Prostate Pathology - Gland Finale
- Benign Prostatic Hyperplasia (BPH)
- Hyperplasia of stromal/epithelial cells in the periurethral/transitional zone, causing urinary obstruction (hesitancy, nocturia).
- Driven by DHT. Rx: 5α-reductase inhibitors, α1-blockers.
- Prostate Adenocarcinoma
- Arises in the peripheral zone; often asymptomatic.
- Screening via PSA (> 4 ng/mL is concerning) & DRE.
- Diagnosis by biopsy, graded with Gleason score (architecture).

⭐ Most prostate cancers are adenocarcinomas found in the posterior lobe (peripheral zone), making them palpable on a digital rectal exam (DRE).
Penile & Scrotal Issues - The Lowdown
- Cryptorchidism: Failure of testes to descend into the scrotum. ↑ risk of seminoma & infertility. Orchiopexy recommended before age 2.
- Hydrocele: Peritoneal fluid collection in the tunica vaginalis that transilluminates.
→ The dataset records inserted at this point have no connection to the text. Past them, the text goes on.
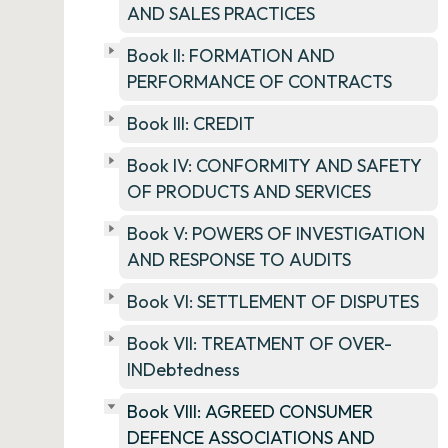
AND SALES PRACTICES
Book II: FORMATION AND
PERFORMANCE OF CONTRACTS
Book III: CREDIT
Book IV: CONFORMITY AND SAFETY
OF PRODUCTS AND SERVICES
Book V: POWERS OF INVESTIGATION
AND RESPONSE TO AUDITS
Book VI: SETTLEMENT OF DISPUTES
Book VII: TREATMENT OF OVER-
INDebtedness
Book VIII: AGREED CONSUMER
DEFENCE ASSOCIATIONS AND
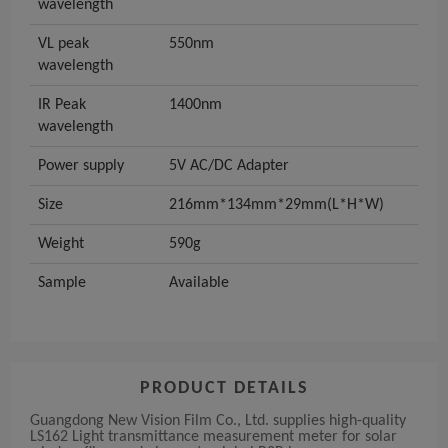
wavelength
VL peak
550nm
wavelength
IR Peak
1400nm
wavelength
Power supply
5V AC/DC Adapter
Size
216mm*134mm*29mm(L*H*W)
Weight
590g
Sample
Available
PRODUCT DETAILS
Guangdong New Vision Film Co., Ltd. supplies high-quality
LS162 Light transmittance measurement meter for solar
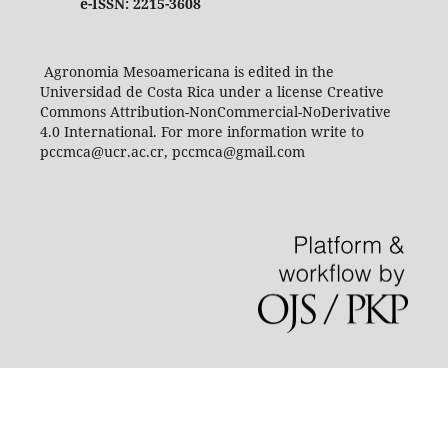
e-ISSN: 2215-3608
Agronomia Mesoamericana is edited in the
Universidad de Costa Rica under a license Creative
Commons Attribution-NonCommercial-NoDerivative
4.0 International. For more information write to
pccmca@ucr.ac.cr, pccmca@gmail.com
Common in newborns.
- Varicocele: Dilation of the pampiniform plexus; feels like a "bag of worms." Does not transilluminate. Usually left-sided.
- Peyronie Disease: Fibrous plaque formation in the tunica albuginea, leading to penile curvature and painful erections.
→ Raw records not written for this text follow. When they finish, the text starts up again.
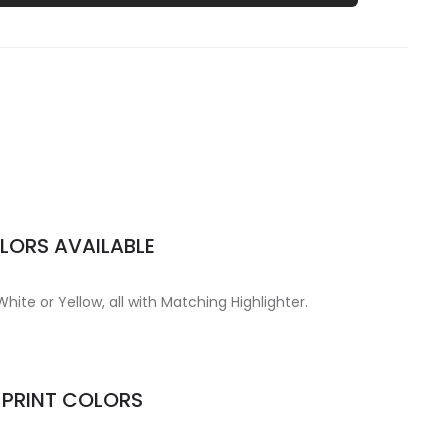
LORS AVAILABLE
White or Yellow, all with Matching Highlighter.
MPRINT COLORS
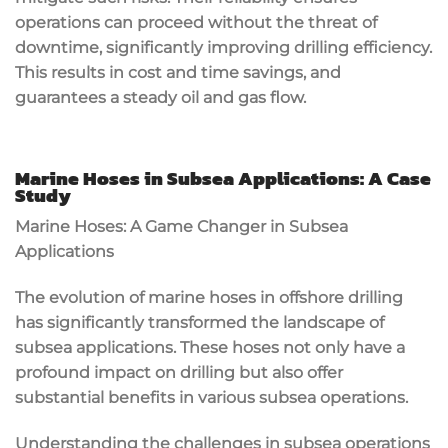
operations can proceed without the threat of
downtime, significantly improving drilling efficiency.
This results in cost and time savings, and
guarantees a steady oil and gas flow.
Marine Hoses in Subsea Applications: A Case
Study
Marine Hoses: A Game Changer in Subsea
Applications
The evolution of marine hoses in offshore drilling
has significantly transformed the landscape of
subsea applications. These hoses not only have a
profound impact on drilling but also offer
substantial benefits in various subsea operations.
Understanding the challenges in subsea operations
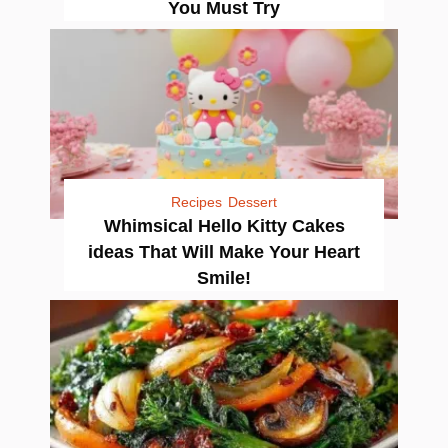
You Must Try
Recipes
Dessert
Whimsical Hello Kitty Cakes
ideas That Will Make Your Heart
Smile!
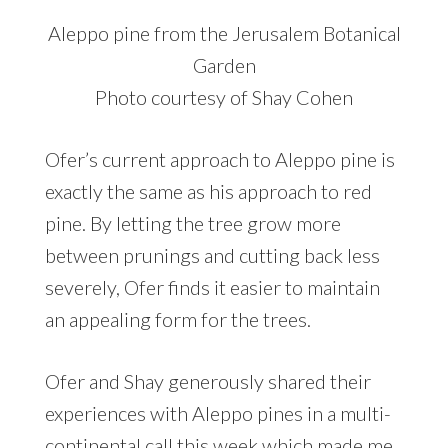
Aleppo pine from the Jerusalem Botanical
Garden
Photo courtesy of Shay Cohen
Ofer’s current approach to Aleppo pine is
exactly the same as his approach to red
pine. By letting the tree grow more
between prunings and cutting back less
severely, Ofer finds it easier to maintain
an appealing form for the trees.
Ofer and Shay generously shared their
experiences with Aleppo pines in a multi-
continental call this week which made me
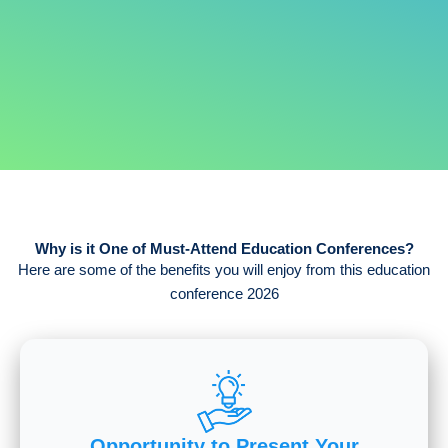
Why is it One of Must-Attend Education Conferences?
Here are some of the benefits you will enjoy from this education
conference 2026
Opportunity to Present Your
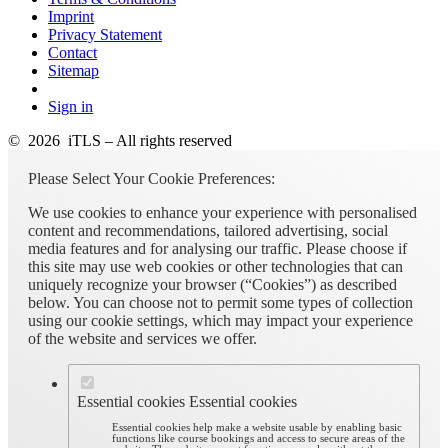
Imprint
Privacy Statement
Contact
Sitemap
Sign in
© 2026 iTLS – All rights reserved
Please Select Your Cookie Preferences:
We use cookies to enhance your experience with personalised
content and recommendations, tailored advertising, social
media features and for analysing our traffic. Please choose if
this site may use web cookies or other technologies that can
uniquely recognize your browser (“Cookies”) as described
below. You can choose not to permit some types of collection
using our cookie settings, which may impact your experience
of the website and services we offer.
Essential cookies
Essential cookies
Essential cookies help make a website usable by enabling basic
functions like course bookings and access to secure areas of the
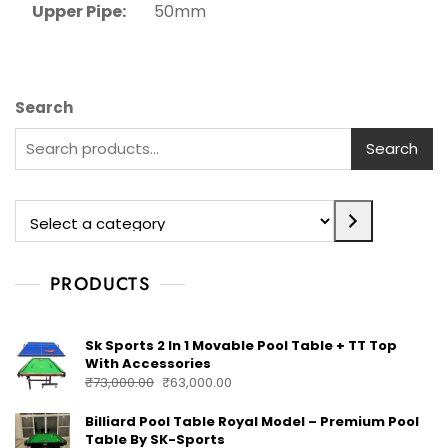
Upper Pipe:
50mm
Search
Search
PRODUCTS
Sk Sports 2 In 1 Movable Pool Table + TT Top
With Accessories
₹
73,000.00
₹
63,000.00
Billiard Pool Table Royal Model – Premium Pool
Table By SK-Sports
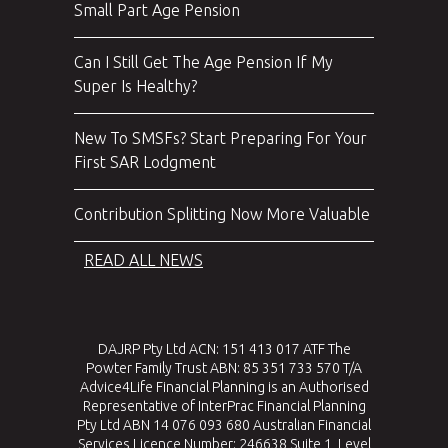
Small Part Age Pension
Can I Still Get The Age Pension If My
Super Is Healthy?
New To SMSFs? Start Preparing For Your
First SAR Lodgment
Contribution Splitting Now More Valuable
READ ALL NEWS
DAJRP Pty Ltd ACN: 151 413 017 ATF The
Powter Family Trust ABN: 85 351 733 570 T/A
Advice4Life Financial Planning is an Authorised
Representative of InterPrac Financial Planning
Pty Ltd ABN 14 076 093 680 Australian Financial
Services Licence Number: 246638 Suite 1, Level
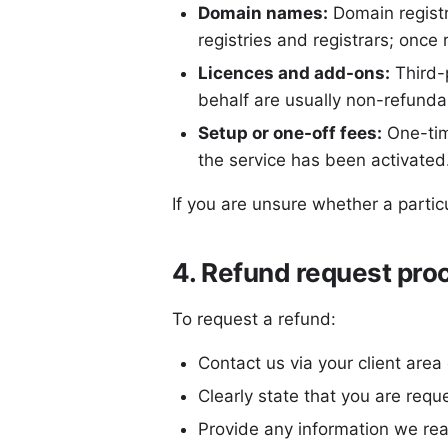
Domain names:
Domain registr
registries and registrars; once 
Licences and add-ons:
Third-p
behalf are usually non-refunda
Setup or one-off fees:
One-tim
the service has been activated
If you are unsure whether a partic
4. Refund request pro
To request a refund:
Contact us via your client area
Clearly state that you are requ
Provide any information we rea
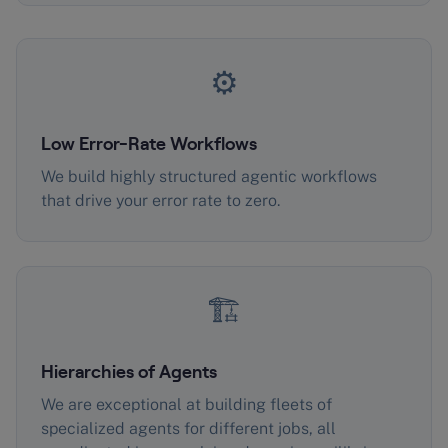
⚙️
Low Error-Rate Workflows
We build highly structured agentic workflows
that drive your error rate to zero.
🏗️
Hierarchies of Agents
We are exceptional at building fleets of
specialized agents for different jobs, all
- Squamous Cell Carcinoma (SCC): Precursor lesions are linked to HPV, especially types 16 and 18.
- Bowen Disease: Carcinoma in situ presenting as leukoplakia (white plaque) on the penile shaft.
- Erythroplasia of Queyrat: Carcinoma in situ appearing as erythroplakia (red plaque) on the glans.

⭐ Cryptorchidism is the most significant risk factor for testicular germ cell tumors, increasing the risk 3-5x.
High‑Yield Points - ⚡ Biggest Takeaways
- Testicular germ cell tumors are the most common solid tumors in young men; seminomas are radiosensitive, while non-seminomas are aggressive.
- Prostate adenocarcinoma typically arises in the peripheral zone, is often palpable, and is monitored with PSA.
- Benign Prostatic Hyperplasia (BPH) occurs in the transitional zone, causing urinary obstruction, but does not increase cancer risk.
- Cryptorchidism (undescended testis) significantly increases the risk of seminoma and infertility.
- Testicular torsion is a surgical emergency presenting with acute pain and an absent cremasteric reflex.